It’s hard to make a better argument for blockchain-based voting than Democratic presidential candidate Andrew Yang’s claim to have “shocked the world,” during last night’s Iowa caucus.
He was not the only candidate to make a somewhat suspect “victory” speech, after a disastrous switchover to an unready-for-primetime app for manually reporting precinct vote tallies left the results of the critical, first-in-the-nation primary vote completely unknown amid claims of unspecified “inconsistencies” and chaos.
Sen. Bernie Sanders (D-Ver.), Sen. Elizabeth Warren (D-Mass.), Sen. Amy Klobuchar (D-Minn.), Joe Biden, former Indianapolis Mayor Pete Buttigieg, and pretty much every other primary candidate made some version of that “I did better than anyone imagined” announcement in the wake of the 2020 version of “hanging chads.”
But only blockchain-enthusiast Yang had called for a potential solution to the problem nearly six months earlier.
Yang called for transitioning the U.S. voting infrastructure to a mobile, blockchain-based system in an Aug. 22 policy proposal, citing the technology’s potential to improve election security and increase turnout.
“It’s ridiculous that in 2020 we are still standing in line for hours to vote in antiquated voting booths,” he said on his website. “It is 100% technically possible to have fraud-proof voting on our mobile phones today using the blockchain. This would revolutionize true democracy and increase participation to include all Americans—those without smartphones could use the legacy system and lines would be very short.”
Yang also noted that the current Internet-connected polling-place voting machines are prone to tampering and hacking.

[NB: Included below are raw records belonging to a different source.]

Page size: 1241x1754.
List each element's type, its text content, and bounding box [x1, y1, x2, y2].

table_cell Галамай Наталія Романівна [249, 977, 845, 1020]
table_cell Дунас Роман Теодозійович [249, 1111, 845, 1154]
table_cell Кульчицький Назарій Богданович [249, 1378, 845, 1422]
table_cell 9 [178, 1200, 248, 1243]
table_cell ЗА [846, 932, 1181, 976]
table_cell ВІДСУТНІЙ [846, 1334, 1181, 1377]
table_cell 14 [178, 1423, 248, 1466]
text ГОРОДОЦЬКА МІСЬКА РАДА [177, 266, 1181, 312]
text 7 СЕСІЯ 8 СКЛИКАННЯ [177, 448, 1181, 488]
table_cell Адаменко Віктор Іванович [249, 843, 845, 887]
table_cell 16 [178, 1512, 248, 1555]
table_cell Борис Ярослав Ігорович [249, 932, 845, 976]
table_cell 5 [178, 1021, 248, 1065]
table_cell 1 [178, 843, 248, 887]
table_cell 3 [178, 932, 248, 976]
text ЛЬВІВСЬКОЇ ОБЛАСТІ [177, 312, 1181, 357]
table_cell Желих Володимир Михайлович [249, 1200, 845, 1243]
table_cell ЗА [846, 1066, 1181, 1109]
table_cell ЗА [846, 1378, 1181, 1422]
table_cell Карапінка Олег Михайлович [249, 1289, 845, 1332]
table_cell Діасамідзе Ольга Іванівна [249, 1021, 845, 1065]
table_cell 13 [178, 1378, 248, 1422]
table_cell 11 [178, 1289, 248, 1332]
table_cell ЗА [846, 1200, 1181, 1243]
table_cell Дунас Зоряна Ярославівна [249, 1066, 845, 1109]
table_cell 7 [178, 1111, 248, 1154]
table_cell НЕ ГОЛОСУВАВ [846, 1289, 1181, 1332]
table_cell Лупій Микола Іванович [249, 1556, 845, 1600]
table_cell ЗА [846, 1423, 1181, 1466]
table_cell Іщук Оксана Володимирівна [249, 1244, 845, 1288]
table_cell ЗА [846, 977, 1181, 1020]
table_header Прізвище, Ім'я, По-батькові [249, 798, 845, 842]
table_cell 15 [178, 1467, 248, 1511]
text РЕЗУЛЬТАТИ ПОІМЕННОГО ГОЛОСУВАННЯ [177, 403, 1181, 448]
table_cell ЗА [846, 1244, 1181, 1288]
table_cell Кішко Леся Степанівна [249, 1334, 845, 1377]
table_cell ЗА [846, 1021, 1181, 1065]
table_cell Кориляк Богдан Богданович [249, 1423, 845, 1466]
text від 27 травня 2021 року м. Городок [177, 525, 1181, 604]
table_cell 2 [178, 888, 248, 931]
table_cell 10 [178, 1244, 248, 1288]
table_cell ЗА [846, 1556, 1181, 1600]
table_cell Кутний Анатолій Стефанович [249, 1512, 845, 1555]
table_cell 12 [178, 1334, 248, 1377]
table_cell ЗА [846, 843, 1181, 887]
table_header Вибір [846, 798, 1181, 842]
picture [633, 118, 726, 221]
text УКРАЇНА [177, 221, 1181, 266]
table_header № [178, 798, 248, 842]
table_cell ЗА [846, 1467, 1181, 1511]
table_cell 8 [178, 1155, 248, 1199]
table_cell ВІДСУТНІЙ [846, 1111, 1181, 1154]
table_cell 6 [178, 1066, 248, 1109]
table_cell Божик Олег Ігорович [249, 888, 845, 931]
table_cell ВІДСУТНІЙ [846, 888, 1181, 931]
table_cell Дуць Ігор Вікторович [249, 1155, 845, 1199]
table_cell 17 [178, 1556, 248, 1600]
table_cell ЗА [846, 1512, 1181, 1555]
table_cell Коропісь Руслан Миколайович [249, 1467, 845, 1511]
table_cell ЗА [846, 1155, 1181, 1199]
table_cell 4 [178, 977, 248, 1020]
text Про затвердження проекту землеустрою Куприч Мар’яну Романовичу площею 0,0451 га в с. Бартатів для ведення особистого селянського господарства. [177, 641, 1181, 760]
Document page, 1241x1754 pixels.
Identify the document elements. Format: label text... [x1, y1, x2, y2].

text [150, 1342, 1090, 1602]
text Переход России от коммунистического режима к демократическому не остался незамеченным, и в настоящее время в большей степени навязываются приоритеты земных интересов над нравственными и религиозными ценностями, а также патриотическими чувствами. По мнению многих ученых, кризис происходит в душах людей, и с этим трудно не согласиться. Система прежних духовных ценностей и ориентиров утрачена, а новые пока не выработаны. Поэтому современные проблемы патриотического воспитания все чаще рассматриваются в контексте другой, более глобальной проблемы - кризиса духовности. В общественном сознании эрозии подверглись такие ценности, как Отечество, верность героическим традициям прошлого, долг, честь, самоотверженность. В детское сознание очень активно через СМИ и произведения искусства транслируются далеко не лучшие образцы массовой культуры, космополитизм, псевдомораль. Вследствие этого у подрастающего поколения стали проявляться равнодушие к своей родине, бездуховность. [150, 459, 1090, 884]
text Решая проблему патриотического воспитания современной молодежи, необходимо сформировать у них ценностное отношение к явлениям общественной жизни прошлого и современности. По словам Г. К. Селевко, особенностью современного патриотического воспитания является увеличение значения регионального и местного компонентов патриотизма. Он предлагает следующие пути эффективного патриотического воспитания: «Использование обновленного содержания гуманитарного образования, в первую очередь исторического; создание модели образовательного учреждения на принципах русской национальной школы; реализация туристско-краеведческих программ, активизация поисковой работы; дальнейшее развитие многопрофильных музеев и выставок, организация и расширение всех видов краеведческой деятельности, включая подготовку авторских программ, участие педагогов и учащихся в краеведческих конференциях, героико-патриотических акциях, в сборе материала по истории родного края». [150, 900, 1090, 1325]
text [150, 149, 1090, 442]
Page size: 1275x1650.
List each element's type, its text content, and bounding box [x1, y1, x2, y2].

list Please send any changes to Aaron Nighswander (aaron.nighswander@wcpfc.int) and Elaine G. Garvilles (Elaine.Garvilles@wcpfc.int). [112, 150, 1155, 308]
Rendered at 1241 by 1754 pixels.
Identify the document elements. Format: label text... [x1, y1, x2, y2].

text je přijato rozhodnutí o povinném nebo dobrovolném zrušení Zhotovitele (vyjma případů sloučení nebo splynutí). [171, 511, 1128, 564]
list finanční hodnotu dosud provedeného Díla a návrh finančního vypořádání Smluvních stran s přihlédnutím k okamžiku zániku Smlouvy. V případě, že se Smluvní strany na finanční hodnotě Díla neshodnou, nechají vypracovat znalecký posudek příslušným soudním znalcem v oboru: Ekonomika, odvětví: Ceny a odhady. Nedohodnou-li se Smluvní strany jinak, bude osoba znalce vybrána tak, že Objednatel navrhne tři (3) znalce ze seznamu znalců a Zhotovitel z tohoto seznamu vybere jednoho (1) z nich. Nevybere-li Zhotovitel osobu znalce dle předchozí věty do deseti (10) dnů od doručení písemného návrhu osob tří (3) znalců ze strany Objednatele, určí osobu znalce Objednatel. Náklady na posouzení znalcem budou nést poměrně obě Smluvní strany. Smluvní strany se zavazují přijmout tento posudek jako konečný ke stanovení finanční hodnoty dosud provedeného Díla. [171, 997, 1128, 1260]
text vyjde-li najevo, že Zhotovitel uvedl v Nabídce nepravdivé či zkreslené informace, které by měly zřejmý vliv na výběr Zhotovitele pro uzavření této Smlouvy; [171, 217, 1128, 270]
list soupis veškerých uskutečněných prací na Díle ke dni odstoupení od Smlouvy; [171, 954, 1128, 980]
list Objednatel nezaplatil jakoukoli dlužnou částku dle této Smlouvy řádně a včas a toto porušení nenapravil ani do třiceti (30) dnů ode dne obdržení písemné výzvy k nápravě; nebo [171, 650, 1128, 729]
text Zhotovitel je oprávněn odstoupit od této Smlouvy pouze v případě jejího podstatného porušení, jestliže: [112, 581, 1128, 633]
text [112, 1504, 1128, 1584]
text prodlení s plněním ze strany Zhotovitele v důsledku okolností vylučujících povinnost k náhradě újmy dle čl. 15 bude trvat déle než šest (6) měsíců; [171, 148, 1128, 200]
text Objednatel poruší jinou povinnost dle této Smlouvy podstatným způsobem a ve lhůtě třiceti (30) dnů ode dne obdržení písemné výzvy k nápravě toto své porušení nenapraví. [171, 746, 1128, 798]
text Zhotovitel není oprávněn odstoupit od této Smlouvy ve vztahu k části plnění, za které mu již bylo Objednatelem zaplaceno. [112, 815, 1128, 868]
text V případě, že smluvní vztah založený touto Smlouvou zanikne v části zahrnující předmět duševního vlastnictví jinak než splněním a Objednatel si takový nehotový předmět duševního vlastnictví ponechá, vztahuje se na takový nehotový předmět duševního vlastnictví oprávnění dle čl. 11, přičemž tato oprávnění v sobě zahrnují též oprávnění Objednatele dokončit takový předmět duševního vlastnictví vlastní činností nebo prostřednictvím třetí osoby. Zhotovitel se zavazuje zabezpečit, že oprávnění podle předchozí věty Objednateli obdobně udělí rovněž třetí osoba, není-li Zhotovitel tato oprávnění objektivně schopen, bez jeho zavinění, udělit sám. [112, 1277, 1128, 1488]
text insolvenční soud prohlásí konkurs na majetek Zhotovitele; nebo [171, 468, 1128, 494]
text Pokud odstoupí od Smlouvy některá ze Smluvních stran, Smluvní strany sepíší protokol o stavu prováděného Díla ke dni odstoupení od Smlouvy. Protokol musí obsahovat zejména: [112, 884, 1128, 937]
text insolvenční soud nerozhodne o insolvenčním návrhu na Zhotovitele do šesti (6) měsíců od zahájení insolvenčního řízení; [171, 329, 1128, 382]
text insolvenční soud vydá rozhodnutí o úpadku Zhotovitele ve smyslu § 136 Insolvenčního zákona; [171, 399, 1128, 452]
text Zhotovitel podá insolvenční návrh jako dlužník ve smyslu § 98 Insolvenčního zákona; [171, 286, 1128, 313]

Which isn’t to say that there are no concerns about blockchain-based voting solutions. Common Cause released a report this year looking at security issues in internet voting systems that found blockchain technology did not resolve what it called “the insoluble security issues inherent with online voting.” These include denial-of-service, server penetration, and disruption attacks, as well as mobile device malware.
Blockchain-based voting in action
Companies like Overstock-owned Voatz, Votem, and SecureVote are expanding the use of blockchain-based voting systems after successful trial runs in local U.S. elections over the past two years.
On Nov. 5, Utah’s oldest registered voter, 106-year-old Salt Lake City resident Maccene Grimmett cast her ballot in local Utah County elections using a Voatz mobile voting app, television station Fox 13 reported. It was an expansion of a pilot program the county had previously aimed at serving military and overseas voters. The state is looking into expanding the program to the elderly and disabled population in other counties.
Utah’s program is one of a small but growing number of localities using blockchain technology to help enfranchise military and overseas voters, who often have logistical problems with paper absentee ballots. Last year, Tusk Philanthropies expanded a mobile voting program tested in West Virginia in 2018 to localities in Denver and Oregon.